The Orioles do have Smith and Hyun Soo Kim penciled in as starters, but there's a problem: They are simply not good against left handed pitching. In his career, Smith has hit .202/.282/.312 with a .268 wOBA and a 60 wRC+ in 558 career plate appearances against lefties. Indeed, the deal for Smith actually precipitated the current problem, because it should have been clear to everyone that Smith was a platoon-only player from the outset.
Kim, in obviously much less time (only 23 PA in 2016), has never had a major league hit against against a left handed pitcher. In Kim's case, there's something of a chicken/egg situation: was Kim unable to hit lefties because he can't hit lefties or did the Orioles not give him enough of a chance to prove his ability to hit lefties? Kim was productive in the Korean Baseball Organization against left handed pitching in his career, so there is certainly reason to think that he could see a significant improvement (not hard to do when you don't get a hit in an entire season!) against lefties in 2017. A platoon situation for both corner outfield spots, then, seems like a distinct possibility.

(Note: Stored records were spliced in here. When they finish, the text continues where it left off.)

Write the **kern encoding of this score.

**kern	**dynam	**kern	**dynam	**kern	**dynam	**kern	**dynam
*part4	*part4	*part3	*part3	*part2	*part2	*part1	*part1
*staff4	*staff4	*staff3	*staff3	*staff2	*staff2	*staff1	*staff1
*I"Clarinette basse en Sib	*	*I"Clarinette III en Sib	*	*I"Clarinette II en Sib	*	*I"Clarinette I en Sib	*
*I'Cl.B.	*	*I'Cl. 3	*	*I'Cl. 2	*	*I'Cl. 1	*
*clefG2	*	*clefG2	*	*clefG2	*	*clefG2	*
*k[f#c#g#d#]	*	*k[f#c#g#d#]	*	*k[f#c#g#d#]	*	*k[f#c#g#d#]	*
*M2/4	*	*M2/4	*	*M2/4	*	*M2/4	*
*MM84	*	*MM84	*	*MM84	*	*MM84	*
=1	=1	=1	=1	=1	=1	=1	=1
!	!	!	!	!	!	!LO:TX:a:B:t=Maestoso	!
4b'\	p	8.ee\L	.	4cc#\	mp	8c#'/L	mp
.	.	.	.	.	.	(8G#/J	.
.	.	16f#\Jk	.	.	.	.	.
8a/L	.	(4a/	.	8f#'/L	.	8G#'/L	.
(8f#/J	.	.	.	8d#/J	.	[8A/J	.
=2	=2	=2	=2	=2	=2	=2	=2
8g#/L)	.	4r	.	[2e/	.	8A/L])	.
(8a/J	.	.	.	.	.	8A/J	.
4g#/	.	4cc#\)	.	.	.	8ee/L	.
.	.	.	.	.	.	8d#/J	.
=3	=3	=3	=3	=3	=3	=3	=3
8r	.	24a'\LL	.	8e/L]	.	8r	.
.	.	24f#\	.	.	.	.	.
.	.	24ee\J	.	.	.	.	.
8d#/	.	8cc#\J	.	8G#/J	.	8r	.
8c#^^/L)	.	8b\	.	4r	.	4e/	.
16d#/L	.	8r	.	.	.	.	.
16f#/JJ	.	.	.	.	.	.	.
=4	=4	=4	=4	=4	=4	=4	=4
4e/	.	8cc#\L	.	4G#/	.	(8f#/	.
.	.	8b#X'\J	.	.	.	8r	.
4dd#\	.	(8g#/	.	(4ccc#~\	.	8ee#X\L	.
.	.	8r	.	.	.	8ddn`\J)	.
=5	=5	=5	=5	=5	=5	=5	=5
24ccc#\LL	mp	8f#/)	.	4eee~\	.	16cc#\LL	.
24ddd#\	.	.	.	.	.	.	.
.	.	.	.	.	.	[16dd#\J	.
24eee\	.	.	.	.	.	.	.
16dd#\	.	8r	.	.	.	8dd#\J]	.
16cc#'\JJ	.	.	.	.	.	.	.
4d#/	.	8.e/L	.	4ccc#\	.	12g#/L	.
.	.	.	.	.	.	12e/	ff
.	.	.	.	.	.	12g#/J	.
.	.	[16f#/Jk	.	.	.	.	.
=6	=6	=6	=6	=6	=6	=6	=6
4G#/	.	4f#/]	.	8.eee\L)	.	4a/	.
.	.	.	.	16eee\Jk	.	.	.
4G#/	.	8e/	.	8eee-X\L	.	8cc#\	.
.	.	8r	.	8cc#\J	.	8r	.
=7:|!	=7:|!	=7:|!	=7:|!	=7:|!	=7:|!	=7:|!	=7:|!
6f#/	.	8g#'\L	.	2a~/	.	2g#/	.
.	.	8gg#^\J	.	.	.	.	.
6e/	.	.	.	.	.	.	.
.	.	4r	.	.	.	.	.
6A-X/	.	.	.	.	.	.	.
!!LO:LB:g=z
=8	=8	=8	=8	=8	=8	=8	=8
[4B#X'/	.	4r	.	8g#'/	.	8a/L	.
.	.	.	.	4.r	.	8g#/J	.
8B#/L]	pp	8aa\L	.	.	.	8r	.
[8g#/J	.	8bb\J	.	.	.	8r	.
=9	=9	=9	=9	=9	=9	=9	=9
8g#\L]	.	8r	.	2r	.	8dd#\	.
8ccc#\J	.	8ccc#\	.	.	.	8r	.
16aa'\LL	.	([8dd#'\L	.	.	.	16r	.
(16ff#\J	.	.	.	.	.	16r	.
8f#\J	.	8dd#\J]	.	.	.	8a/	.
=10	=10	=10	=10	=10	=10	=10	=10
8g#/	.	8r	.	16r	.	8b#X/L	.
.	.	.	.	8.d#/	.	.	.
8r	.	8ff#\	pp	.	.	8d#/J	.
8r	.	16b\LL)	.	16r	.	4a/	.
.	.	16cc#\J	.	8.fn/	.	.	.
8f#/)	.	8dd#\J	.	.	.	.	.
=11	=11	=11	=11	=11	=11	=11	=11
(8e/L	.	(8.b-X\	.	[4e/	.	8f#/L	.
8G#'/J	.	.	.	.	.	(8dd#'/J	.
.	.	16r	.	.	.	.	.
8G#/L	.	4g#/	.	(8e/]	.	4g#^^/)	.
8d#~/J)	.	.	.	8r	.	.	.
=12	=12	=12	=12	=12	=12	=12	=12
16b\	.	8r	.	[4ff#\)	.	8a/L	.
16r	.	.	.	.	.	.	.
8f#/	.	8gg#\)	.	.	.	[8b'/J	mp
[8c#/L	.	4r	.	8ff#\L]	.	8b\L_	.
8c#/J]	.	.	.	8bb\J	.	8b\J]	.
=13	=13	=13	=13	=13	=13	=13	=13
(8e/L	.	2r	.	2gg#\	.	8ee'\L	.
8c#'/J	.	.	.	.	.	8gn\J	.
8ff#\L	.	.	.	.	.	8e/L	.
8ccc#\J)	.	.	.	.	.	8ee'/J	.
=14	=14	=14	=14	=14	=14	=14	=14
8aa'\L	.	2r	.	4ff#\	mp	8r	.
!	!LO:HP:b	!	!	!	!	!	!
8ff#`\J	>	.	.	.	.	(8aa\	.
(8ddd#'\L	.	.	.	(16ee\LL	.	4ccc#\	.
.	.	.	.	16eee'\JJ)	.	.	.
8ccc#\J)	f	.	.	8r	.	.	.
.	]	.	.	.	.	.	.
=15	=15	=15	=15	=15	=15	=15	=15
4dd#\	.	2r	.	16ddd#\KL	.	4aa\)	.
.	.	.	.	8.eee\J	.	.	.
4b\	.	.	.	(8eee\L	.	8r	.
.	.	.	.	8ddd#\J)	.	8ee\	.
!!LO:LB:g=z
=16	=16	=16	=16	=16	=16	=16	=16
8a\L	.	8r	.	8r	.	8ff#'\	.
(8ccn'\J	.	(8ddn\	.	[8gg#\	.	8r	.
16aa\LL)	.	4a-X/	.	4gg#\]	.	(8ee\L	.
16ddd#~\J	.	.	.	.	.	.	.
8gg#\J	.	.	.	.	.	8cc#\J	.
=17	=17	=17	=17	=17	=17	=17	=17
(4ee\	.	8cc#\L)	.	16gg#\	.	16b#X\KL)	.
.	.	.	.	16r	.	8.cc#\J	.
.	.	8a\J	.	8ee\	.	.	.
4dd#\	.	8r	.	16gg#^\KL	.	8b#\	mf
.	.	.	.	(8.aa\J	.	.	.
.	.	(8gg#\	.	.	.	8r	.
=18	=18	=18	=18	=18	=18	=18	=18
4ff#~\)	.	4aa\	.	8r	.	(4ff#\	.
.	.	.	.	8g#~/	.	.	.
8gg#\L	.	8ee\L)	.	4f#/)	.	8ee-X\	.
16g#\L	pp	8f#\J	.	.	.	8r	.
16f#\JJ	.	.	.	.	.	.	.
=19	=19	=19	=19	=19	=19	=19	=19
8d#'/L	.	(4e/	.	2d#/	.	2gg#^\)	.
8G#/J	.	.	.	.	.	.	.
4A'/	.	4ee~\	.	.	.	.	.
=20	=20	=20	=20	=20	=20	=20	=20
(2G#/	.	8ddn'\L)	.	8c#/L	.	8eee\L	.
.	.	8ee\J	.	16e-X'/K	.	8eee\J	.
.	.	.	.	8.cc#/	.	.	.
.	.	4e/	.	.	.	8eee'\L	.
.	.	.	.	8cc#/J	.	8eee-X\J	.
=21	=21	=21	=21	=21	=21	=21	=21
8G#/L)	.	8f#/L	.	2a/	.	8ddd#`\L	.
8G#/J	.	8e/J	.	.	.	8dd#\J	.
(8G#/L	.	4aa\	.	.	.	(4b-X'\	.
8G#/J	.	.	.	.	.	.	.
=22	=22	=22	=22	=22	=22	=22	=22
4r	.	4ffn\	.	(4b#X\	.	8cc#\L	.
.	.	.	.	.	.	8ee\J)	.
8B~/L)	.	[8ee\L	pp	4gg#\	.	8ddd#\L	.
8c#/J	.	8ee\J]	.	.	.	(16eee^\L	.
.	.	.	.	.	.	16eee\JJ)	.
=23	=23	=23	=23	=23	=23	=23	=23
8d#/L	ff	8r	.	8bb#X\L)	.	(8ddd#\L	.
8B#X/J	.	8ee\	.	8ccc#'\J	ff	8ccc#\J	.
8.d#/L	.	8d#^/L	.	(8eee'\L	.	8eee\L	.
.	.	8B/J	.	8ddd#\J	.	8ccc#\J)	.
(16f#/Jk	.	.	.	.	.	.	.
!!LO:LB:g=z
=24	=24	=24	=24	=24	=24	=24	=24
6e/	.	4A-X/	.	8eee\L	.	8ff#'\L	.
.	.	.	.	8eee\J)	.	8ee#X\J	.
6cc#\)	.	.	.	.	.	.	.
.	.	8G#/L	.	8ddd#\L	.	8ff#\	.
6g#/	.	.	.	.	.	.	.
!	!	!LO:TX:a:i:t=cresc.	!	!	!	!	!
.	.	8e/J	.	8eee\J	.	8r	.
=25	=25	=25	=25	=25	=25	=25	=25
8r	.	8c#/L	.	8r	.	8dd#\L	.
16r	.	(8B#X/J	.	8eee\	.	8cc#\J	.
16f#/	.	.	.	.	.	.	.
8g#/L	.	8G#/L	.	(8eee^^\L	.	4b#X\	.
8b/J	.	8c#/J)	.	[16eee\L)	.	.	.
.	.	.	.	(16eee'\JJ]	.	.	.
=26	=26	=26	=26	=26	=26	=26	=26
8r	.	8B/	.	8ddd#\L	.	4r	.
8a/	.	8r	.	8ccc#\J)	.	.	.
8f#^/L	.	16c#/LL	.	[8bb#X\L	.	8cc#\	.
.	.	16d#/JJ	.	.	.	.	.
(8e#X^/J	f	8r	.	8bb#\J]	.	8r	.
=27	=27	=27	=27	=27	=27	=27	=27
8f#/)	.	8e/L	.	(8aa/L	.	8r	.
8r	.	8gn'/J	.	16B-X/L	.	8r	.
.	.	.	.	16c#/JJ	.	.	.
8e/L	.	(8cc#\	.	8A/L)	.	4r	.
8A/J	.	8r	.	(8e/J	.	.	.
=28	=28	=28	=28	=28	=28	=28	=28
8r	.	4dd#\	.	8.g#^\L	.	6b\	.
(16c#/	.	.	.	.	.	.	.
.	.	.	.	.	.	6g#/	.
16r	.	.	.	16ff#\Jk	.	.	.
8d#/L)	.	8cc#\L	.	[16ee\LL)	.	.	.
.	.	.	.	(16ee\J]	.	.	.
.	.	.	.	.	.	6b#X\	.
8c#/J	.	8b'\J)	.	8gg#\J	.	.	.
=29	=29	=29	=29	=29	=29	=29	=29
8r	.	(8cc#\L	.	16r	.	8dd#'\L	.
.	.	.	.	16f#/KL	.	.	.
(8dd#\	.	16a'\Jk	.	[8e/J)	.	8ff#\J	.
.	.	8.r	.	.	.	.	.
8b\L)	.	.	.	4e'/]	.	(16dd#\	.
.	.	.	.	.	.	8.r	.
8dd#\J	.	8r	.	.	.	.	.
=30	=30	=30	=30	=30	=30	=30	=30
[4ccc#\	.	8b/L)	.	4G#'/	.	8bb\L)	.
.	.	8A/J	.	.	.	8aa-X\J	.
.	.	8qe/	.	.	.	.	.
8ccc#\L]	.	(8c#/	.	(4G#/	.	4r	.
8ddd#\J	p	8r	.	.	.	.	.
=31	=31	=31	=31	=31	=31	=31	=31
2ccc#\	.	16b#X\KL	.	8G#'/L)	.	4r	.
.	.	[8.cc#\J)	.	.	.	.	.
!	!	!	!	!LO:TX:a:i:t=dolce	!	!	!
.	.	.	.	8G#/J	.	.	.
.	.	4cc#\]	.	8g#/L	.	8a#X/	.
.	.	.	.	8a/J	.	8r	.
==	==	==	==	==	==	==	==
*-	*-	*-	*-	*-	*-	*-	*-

In certain circumstances, platoons can be very effective. In 2012, the Oakland A's tried this strategy in 2012 to great success, and the Hardball Times estimated that teams that use platoons extensively can squeeze an extra win out of their season. Baseball Reference has an interesting tool that shows the percentage of at-bats per team in which the team has the platoon advantage. The Indians led the way last season with a 70% platoon advantage, while the Orioles finished well below league average with just a 48% platoon advantage (read another way, a 52% platoon disadvantage). Given this, it makes sense for the O's to try and make their platoon disadvantages into a strength by combining Kim and Smith with right handed hitters that can mash lefties.
Unfortunately, there are a couple problems with this set up. First, it's not clear that the guys who could platoon with Kim and Smith actually can mash lefties. Joey Rickard is an obvious platoon candidate after putting up an outstanding .861 OPS in limited time against lefties last season. Rickard, however, is dealing with coming back from injury and dramatic second half offensive decline. Craig Gentry has been a league average hitter against left handers in his career and is a good defensive player, but he has fewer than 100 plate appearances in the last two years total. Of the two Rule 5 picks in camp, only Anthony Santander bats from the right side (he's a switch hitter), but he comes with multiple health and effectiveness questions. Mark Trumbo might be an obvious platoon candidate given his experience playing the outfield last season, but he had an atrocious .608 OPS against lefties in 2016 and a somewhat middling .787 for his career, not to mention his well below average defensive work in the outfield last season.
Second, platoons are potentially a drain on the finite resource of roster spots. One platoon can certainly make sense: if Rickard were to put up even an .800 OPS against lefties this year and he started 1/3 of the games with Smith starting the other 2/3, the Orioles could have an All Star caliber aggregate performance in right field, in addition to allowing Rickard to spell Jones and Kim as well. The problem, however, comes from the fact that if Kim also needs a full-time platoon partner, there are four players for two spots. Add in Caleb Joseph and Ryan Flaherty and that's the entire bench. For a team that is fairly obsessed with roster flexibility despite the odd obsession with keeping a Rule 5 pick every season (another potential barrier here), this leaves Buck Showalter with a pretty restrictive bench. Rickard's minor league option helps, but he also may be the best overall platoon candidate on the 40 man roster.
The way forward, at least to start the season, might be rolling the dice with Trumbo as an occasional platoon partner in right and hoping that Kim can handle most of the plate appearances in left. This would give the team flexibility to start Rickard in the minors and give Gentry and some combination of Trey Mancini and a Rule 5 pick a chance to show what they can do. With the news that Michael Bourn is likely out until the end of April, though, the O's may not want to go into the season with only one above average defensive outfielder. Santander's shoulder injury may allow the O's to place him on the 60 day DL, but that simply kicks the can down the road.
In the end, the O's essentially brought this upon themselves. Unless they trust Kim to take a big step forward against lefties this season, the outfield construction simply doesn't make a lot of sense. It's certainly not out of the realm of possibility that increased reps against lefties would allow Kim to become more comfortable with them, similar to his ascension overall last year, but it's a pretty big gamble to take given Seth Smith's long history of awfulness against lefties. The O's can stand to dramatically improve their platoon splits, and in some ways the pieces are there to do it, but it will require a fairly radical commitment that few teams make.